TASK TO CARRY OUT:
For each line below, write it out exactly as it appears.

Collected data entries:
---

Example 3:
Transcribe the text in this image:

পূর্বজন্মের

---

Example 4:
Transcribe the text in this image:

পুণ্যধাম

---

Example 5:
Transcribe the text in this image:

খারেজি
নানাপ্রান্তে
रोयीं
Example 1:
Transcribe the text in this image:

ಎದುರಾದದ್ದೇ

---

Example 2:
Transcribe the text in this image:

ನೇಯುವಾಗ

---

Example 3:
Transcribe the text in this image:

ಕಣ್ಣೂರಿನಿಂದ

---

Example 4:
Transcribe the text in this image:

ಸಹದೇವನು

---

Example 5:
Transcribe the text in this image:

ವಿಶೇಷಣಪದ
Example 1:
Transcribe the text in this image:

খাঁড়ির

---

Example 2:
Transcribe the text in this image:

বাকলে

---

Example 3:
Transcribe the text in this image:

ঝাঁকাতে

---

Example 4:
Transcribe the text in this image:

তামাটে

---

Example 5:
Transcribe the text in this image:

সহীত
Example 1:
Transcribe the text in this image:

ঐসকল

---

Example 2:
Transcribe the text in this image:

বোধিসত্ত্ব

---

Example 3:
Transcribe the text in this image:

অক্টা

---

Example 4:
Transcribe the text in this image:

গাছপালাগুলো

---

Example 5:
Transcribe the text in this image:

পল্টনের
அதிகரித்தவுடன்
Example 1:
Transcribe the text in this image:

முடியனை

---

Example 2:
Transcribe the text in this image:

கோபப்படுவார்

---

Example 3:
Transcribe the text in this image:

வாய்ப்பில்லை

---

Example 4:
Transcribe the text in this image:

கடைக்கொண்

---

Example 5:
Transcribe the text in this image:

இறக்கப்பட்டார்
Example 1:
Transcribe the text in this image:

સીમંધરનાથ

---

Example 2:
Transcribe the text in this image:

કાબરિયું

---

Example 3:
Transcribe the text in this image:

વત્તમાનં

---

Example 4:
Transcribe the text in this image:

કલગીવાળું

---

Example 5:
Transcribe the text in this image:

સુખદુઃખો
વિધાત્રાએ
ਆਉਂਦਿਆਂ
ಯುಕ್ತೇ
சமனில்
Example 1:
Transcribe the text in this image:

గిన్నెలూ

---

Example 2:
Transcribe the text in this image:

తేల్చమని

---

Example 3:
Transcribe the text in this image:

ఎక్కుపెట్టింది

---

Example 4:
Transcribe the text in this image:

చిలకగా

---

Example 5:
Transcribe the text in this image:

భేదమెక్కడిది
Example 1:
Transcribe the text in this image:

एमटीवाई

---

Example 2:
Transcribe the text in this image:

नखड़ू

TASK RESULT:
---

Example 3:
Transcribe the text in this image:

পূর্বজন্মের

---

Example 4:
Transcribe the text in this image:

পুণ্যধাম

---

Example 5:
Transcribe the text in this image:

খারেজি
নানাপ্রান্তে
रोयीं
Example 1:
Transcribe the text in this image:

ಎದುರಾದದ್ದೇ

---

Example 2:
Transcribe the text in this image:

ನೇಯುವಾಗ

---

Example 3:
Transcribe the text in this image:

ಕಣ್ಣೂರಿನಿಂದ

---

Example 4:
Transcribe the text in this image:

ಸಹದೇವನು

---

Example 5:
Transcribe the text in this image:

ವಿಶೇಷಣಪದ
Example 1:
Transcribe the text in this image:

খাঁড়ির

---

Example 2:
Transcribe the text in this image:

বাকলে

---

Example 3:
Transcribe the text in this image:

ঝাঁকাতে

---

Example 4:
Transcribe the text in this image:

তামাটে

---

Example 5:
Transcribe the text in this image:

সহীত
Example 1:
Transcribe the text in this image:

ঐসকল

---

Example 2:
Transcribe the text in this image:

বোধিসত্ত্ব

---

Example 3:
Transcribe the text in this image:

অক্টা

---

Example 4:
Transcribe the text in this image:

গাছপালাগুলো

---

Example 5:
Transcribe the text in this image:

পল্টনের
அதிகரித்தவுடன்
Example 1:
Transcribe the text in this image:

முடியனை

---

Example 2:
Transcribe the text in this image:

கோபப்படுவார்

---

Example 3:
Transcribe the text in this image:

வாய்ப்பில்லை

---

Example 4:
Transcribe the text in this image:

கடைக்கொண்

---

Example 5:
Transcribe the text in this image:

இறக்கப்பட்டார்
Example 1:
Transcribe the text in this image:

સીમંધરનાથ

---

Example 2:
Transcribe the text in this image:

કાબરિયું

---

Example 3:
Transcribe the text in this image:

વત્તમાનં

---

Example 4:
Transcribe the text in this image:

કલગીવાળું

---

Example 5:
Transcribe the text in this image:

સુખદુઃખો
વિધાત્રાએ
ਆਉਂਦਿਆਂ
ಯುಕ್ತೇ
சமனில்
Example 1:
Transcribe the text in this image:

గిన్నెలూ

---

Example 2:
Transcribe the text in this image:

తేల్చమని

---

Example 3:
Transcribe the text in this image:

ఎక్కుపెట్టింది

---

Example 4:
Transcribe the text in this image:

చిలకగా

---

Example 5:
Transcribe the text in this image:

భేదమెక్కడిది
Example 1:
Transcribe the text in this image:

एमटीवाई

---

Example 2:
Transcribe the text in this image:

नखड़ू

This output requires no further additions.